02 Jun Stuck in my teeth!
by Samuel Davidson-Phillips – Conservation Officer
When working in close proximity to wild life one of the great perks is witnessing some unusual but often amazing sights. Friday the 13th was the day where we received a report from Welgevonden’s fencing team that they had observed a “pole” stuck in an Elephant’s head. This immediately raised the eye brows of management with Cobus Greyling and Samuel Davidson-Phillips heading out to investigate.
The report came from Mpofu Road quite close to Site 4. As Cobus and I began heading to the sighting we were discussing how serious the injury was by having a pole in the head? Elephants are very curious and intelligent mammals that have a tendency to investigate anything that is man-made. So we both suspected it was something that was left over from when the reserve still belonged to the farming days.

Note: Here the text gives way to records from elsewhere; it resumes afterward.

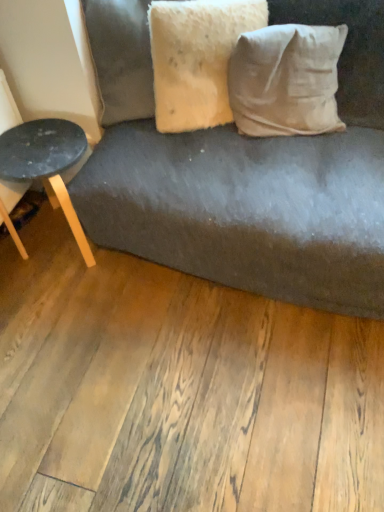
Question: Considering the relative sizes of white cotton pillow at upper right, which ranks as the 1th pillow in right-to-left order, and fuzzy beige pillow at upper center, the first pillow from the left, in the image provided, is white cotton pillow at upper right, which ranks as the 1th pillow in right-to-left order, taller than fuzzy beige pillow at upper center, the first pillow from the left,?

Choices:
 (A) no
 (B) yes

Answer: (A)

Question: Is white cotton pillow at upper right, which ranks as the 1th pillow in right-to-left order, in contact with fuzzy beige pillow at upper center, the first pillow from the left?

Choices:
 (A) no
 (B) yes

Answer: (A)

Question: Is white cotton pillow at upper right, the 2th pillow when ordered from left to right, to the right of fuzzy beige pillow at upper center, the first pillow from the left, from the viewer's perspective?

Choices:
 (A) yes
 (B) no

Answer: (A)

Question: Does white cotton pillow at upper right, which ranks as the 1th pillow in right-to-left order, turn towards fuzzy beige pillow at upper center, the first pillow from the left?

Choices:
 (A) no
 (B) yes

Answer: (A)

Question: Considering the relative sizes of white cotton pillow at upper right, which ranks as the 1th pillow in right-to-left order, and fuzzy beige pillow at upper center, the first pillow from the left, in the image provided, is white cotton pillow at upper right, which ranks as the 1th pillow in right-to-left order, bigger than fuzzy beige pillow at upper center, the first pillow from the left,?

Choices:
 (A) yes
 (B) no

Answer: (B)

Question: Based on their sizes in the image, would you say white cotton pillow at upper right, the 2th pillow when ordered from left to right, is bigger or smaller than fuzzy beige pillow at upper center, the first pillow from the left?

Choices:
 (A) small
 (B) big

Answer: (A)

Question: Looking at their shapes, would you say white cotton pillow at upper right, the 2th pillow when ordered from left to right, is wider or thinner than fuzzy beige pillow at upper center, the first pillow from the left?

Choices:
 (A) wide
 (B) thin

Answer: (A)

Question: Considering their positions, is white cotton pillow at upper right, which ranks as the 1th pillow in right-to-left order, located in front of or behind fuzzy beige pillow at upper center, the first pillow from the left?

Choices:
 (A) behind
 (B) front

Answer: (A)

Question: Considering the positions of white cotton pillow at upper right, the 2th pillow when ordered from left to right, and fuzzy beige pillow at upper center, placed as the second pillow when sorted from right to left, in the image, is white cotton pillow at upper right, the 2th pillow when ordered from left to right, taller or shorter than fuzzy beige pillow at upper center, placed as the second pillow when sorted from right to left,?

Choices:
 (A) tall
 (B) short

Answer: (B)

Question: From the image's perspective, is matte black stool at left located above or below white cotton pillow at upper right, which ranks as the 1th pillow in right-to-left order?

Choices:
 (A) below
 (B) above

Answer: (A)

Question: Considering their positions, is matte black stool at left located in front of or behind white cotton pillow at upper right, the 2th pillow when ordered from left to right?

Choices:
 (A) behind
 (B) front

Answer: (A)

Question: Would you say matte black stool at left is to the left or to the right of white cotton pillow at upper right, the 2th pillow when ordered from left to right, in the picture?

Choices:
 (A) right
 (B) left

Answer: (B)

Question: Looking at the image, does matte black stool at left seem bigger or smaller compared to white cotton pillow at upper right, which ranks as the 1th pillow in right-to-left order?

Choices:
 (A) small
 (B) big

Answer: (B)

Question: From a real-world perspective, is fuzzy beige pillow at upper center, the first pillow from the left, above or below white cotton pillow at upper right, which ranks as the 1th pillow in right-to-left order?

Choices:
 (A) below
 (B) above

Answer: (B)

Question: Considering the positions of fuzzy beige pillow at upper center, the first pillow from the left, and white cotton pillow at upper right, which ranks as the 1th pillow in right-to-left order, in the image, is fuzzy beige pillow at upper center, the first pillow from the left, wider or thinner than white cotton pillow at upper right, which ranks as the 1th pillow in right-to-left order,?

Choices:
 (A) wide
 (B) thin

Answer: (B)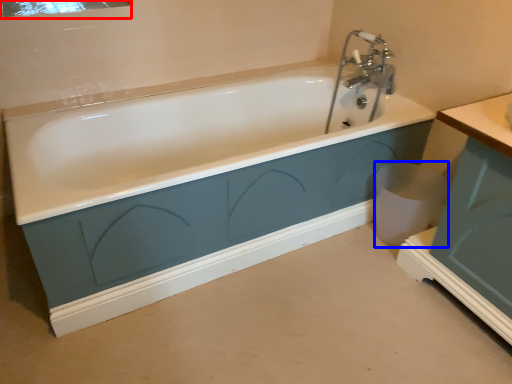
Question: Which object is further to the camera taking this photo, mirror (highlighted by a red box) or toilet bowl (highlighted by a blue box)?

Choices:
 (A) mirror
 (B) toilet bowl

Answer: (B)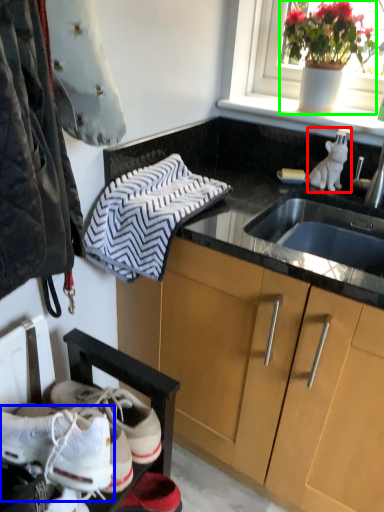
Question: Which object is the farthest from animal (highlighted by a red box)? Choose among these: footwear (highlighted by a blue box) or houseplant (highlighted by a green box).

Choices:
 (A) footwear
 (B) houseplant

Answer: (A)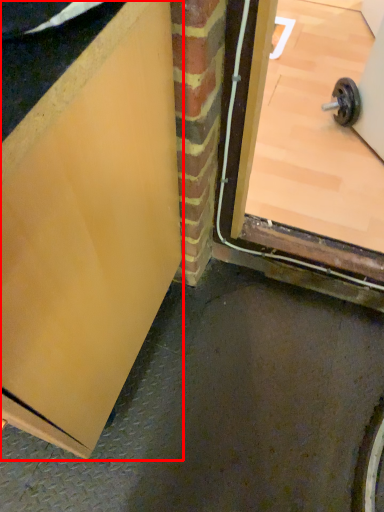
Question: From the image's perspective, what is the correct spatial relationship of door (annotated by the red box) in relation to door?

Choices:
 (A) below
 (B) above

Answer: (A)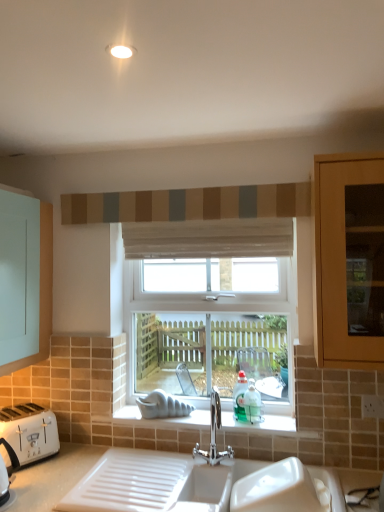
Identify the location of vacant area situated to the left side of polished chrome tap at center. (167, 463).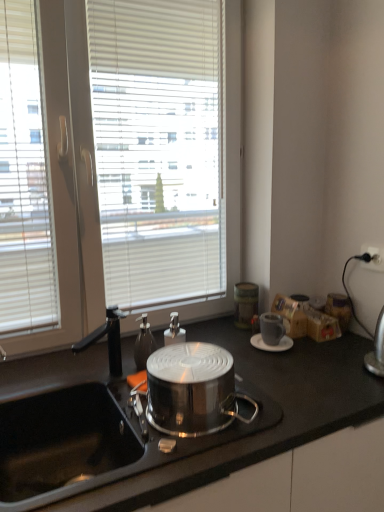
Locate an element on the screen. This screenshot has height=512, width=384. vacant area that lies to the right of white matte saucer at right is located at coordinates (320, 354).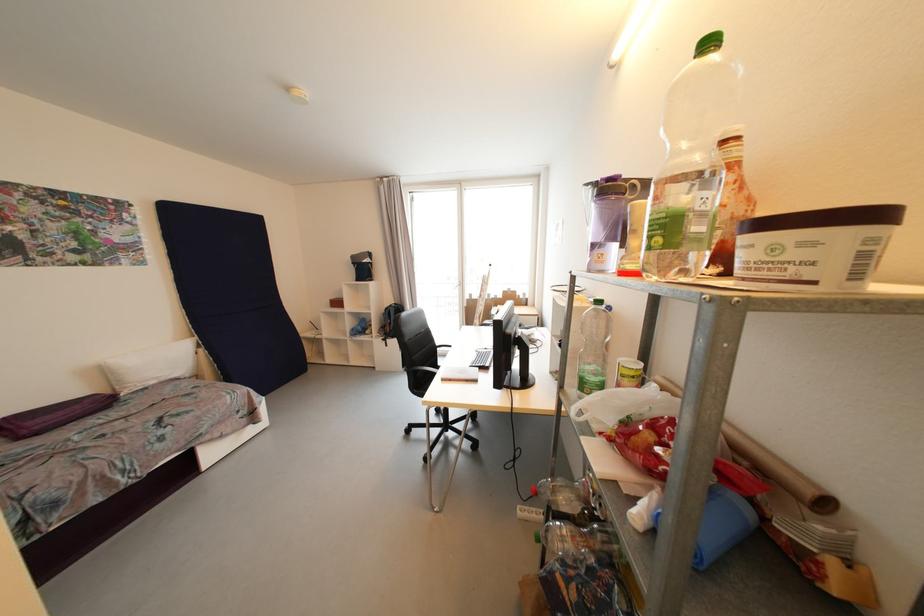
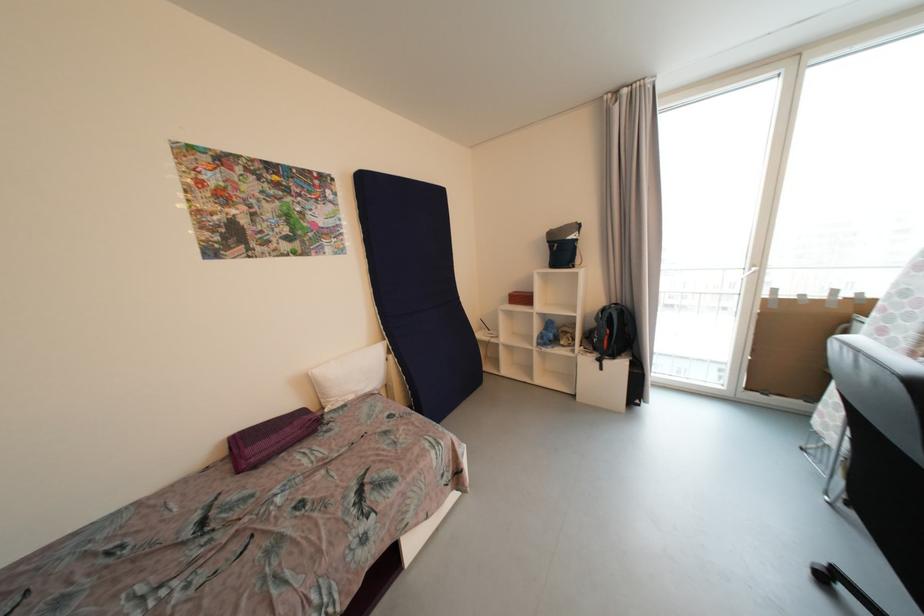
Locate, in the second image, the point that corresponds to [392,310] in the first image.

(608, 312)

We began the ascent up the steep concrete strip road just after site 4’s access. At the top we bumped into a herd of Elephants and began looking for the individual described. The Elephants were not very welcoming to our presence and on top the steep road they became quite restless. We decided to make a hasty retreat back down the road, but in doing so a sub-adult cow came onto the road. Cobus and I couldn’t believe our eyes there was an old anchor pole stuck over the right tusk and wedged into the gum. The poor young cow must have been playing with the pole when she accidentally got it stuck over her tusk. She seemed very uncomfortable and agitated giving us a bit of a mock charge as we retreated down the hill.

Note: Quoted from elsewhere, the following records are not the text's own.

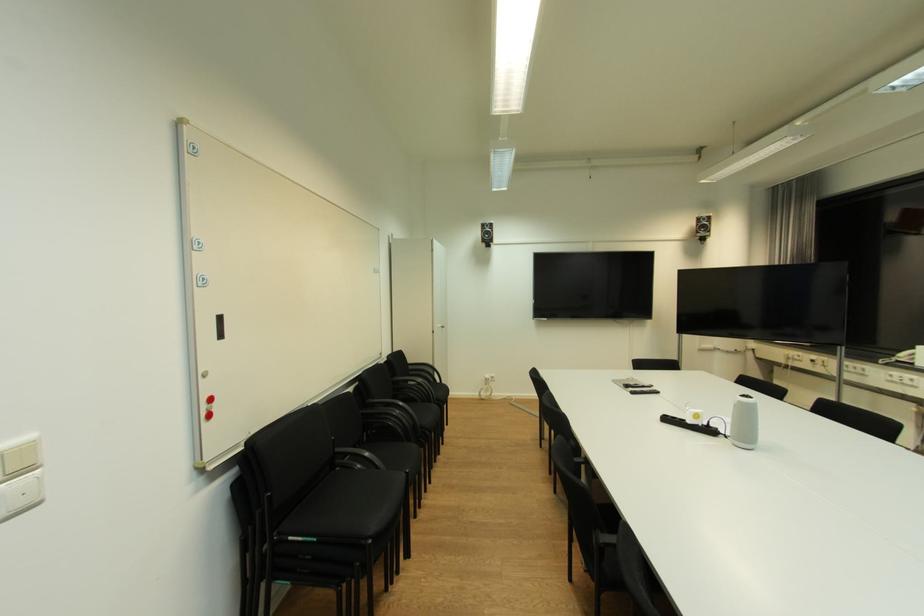
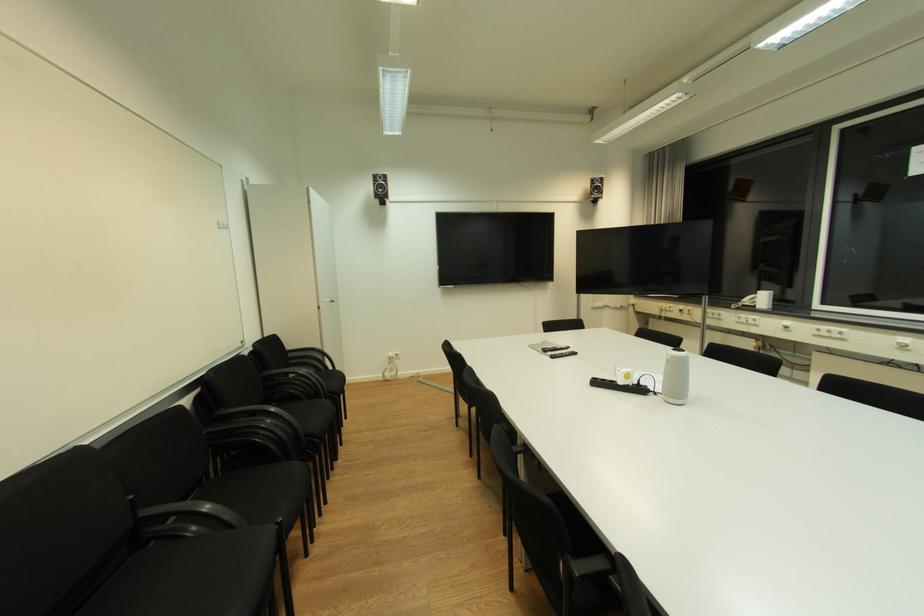
Where in the second image is the point corresponding to [492,377] from the first image?

(396, 355)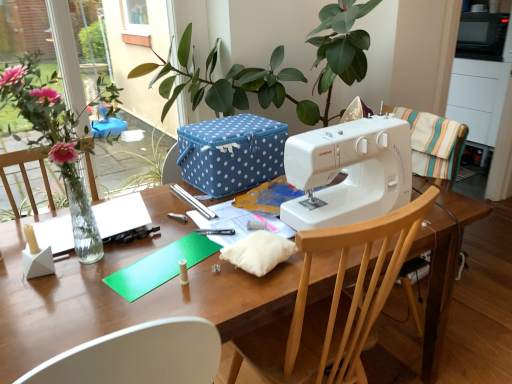
This screenshot has width=512, height=384. Find the location of `vacant region to the left of green leafy plant at left`. vacant region to the left of green leafy plant at left is located at coordinates (26, 246).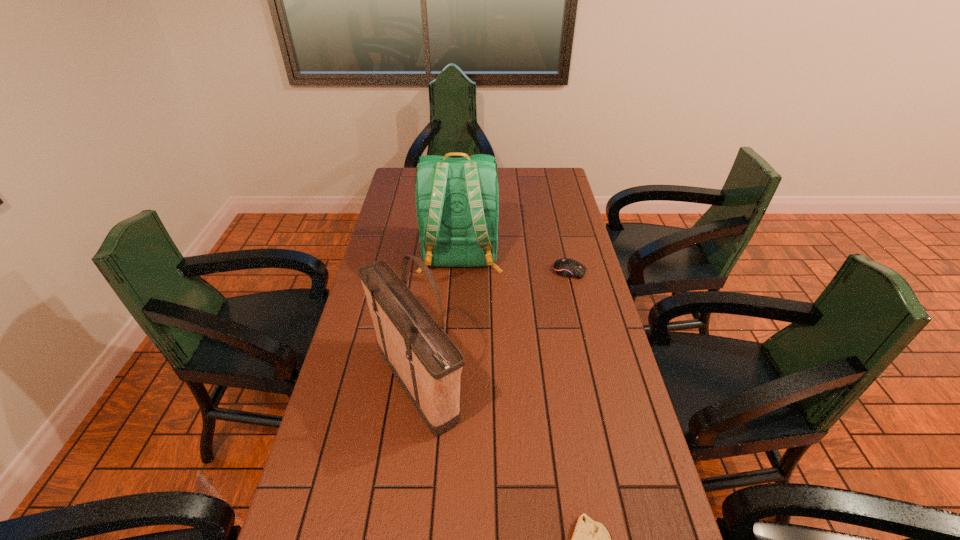
The width and height of the screenshot is (960, 540). In order to click on free space at the far right corner of the desktop in this screenshot , I will do `click(550, 168)`.

This screenshot has height=540, width=960. Identify the location of free spot between the shopping bag and the third tallest object. (493, 329).

Where is `vacant space that's between the backpack and the third farthest object`? This screenshot has width=960, height=540. vacant space that's between the backpack and the third farthest object is located at coordinates (439, 321).

Find the location of a particular element. free point between the shopping bag and the second shortest object is located at coordinates (493, 329).

Locate an element on the screen. The height and width of the screenshot is (540, 960). free area in between the backpack and the third farthest object is located at coordinates (439, 321).

The width and height of the screenshot is (960, 540). Identify the location of free space between the computer mouse and the shopping bag. (493, 329).

In order to click on vacant area that lies between the backpack and the shopping bag in this screenshot , I will do `click(439, 321)`.

Image resolution: width=960 pixels, height=540 pixels. What are the coordinates of `free space between the shopping bag and the backpack` in the screenshot? It's located at (439, 321).

Where is `free point between the backpack and the shopping bag`? The width and height of the screenshot is (960, 540). free point between the backpack and the shopping bag is located at coordinates (439, 321).

Choose which object is the nearest neighbor to the second nearest object. Please provide its 2D coordinates. Your answer should be formatted as a tuple, i.e. [(x, y)], where the tuple contains the x and y coordinates of a point satisfying the conditions above.

[(457, 199)]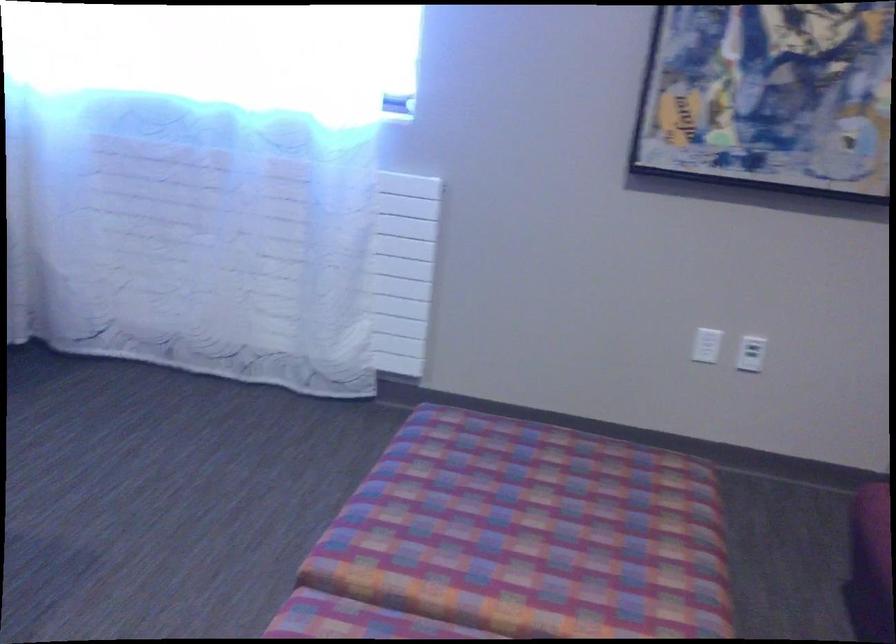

When at the bottom of the hill it was decided that we would have to intervene as it was not a natural injury and wouldn’t have occurred if the pole wasn’t in the veld. A vet (Dr Paul Huber) was contacted where we could get the closest cell phone reception. The estimated time of arrival was roughly 30 min. In the meantime head office was radioed to try assemble as many tools as possible in the likelihood we wouldn’t be able to remove the pole, this included a portable generator, angle grinder, drill and various other hand tools from the workshop. Jonathon and the office ladies brought all the tools to the scene.
When the chopper and vet arrived, the description was given of the entire situation as well as the last seen locality of the herd. Cobus and I headed in the vehicle to the area with the pilot giving us a head start but quickly catching up it must be said. The pilot managed to pick up the herd including the sub-adult cow in the Taaibos valley close to site 6, the vet managed to dart the animal. While the cow was succumbing to the drugs the chopper drove the other elephants off in a different direction.
The Elephant succumbed within 6-7 minutes of being inoculated. On arrival at the scene the vet was standing by the animal and looking around and stating enthusiastically as she had fallen over a tree had caused the pole to come off on its own accord. This was great news for the entire team including myself as we were expecting the worst and coming up with innovative ways to get the pole off.
In the African bush you never quite know what to expect and this was a big learning experience for everyone involved and I’m sure after the entire ordeal the Elephant would be a lot more careful on what she plays with.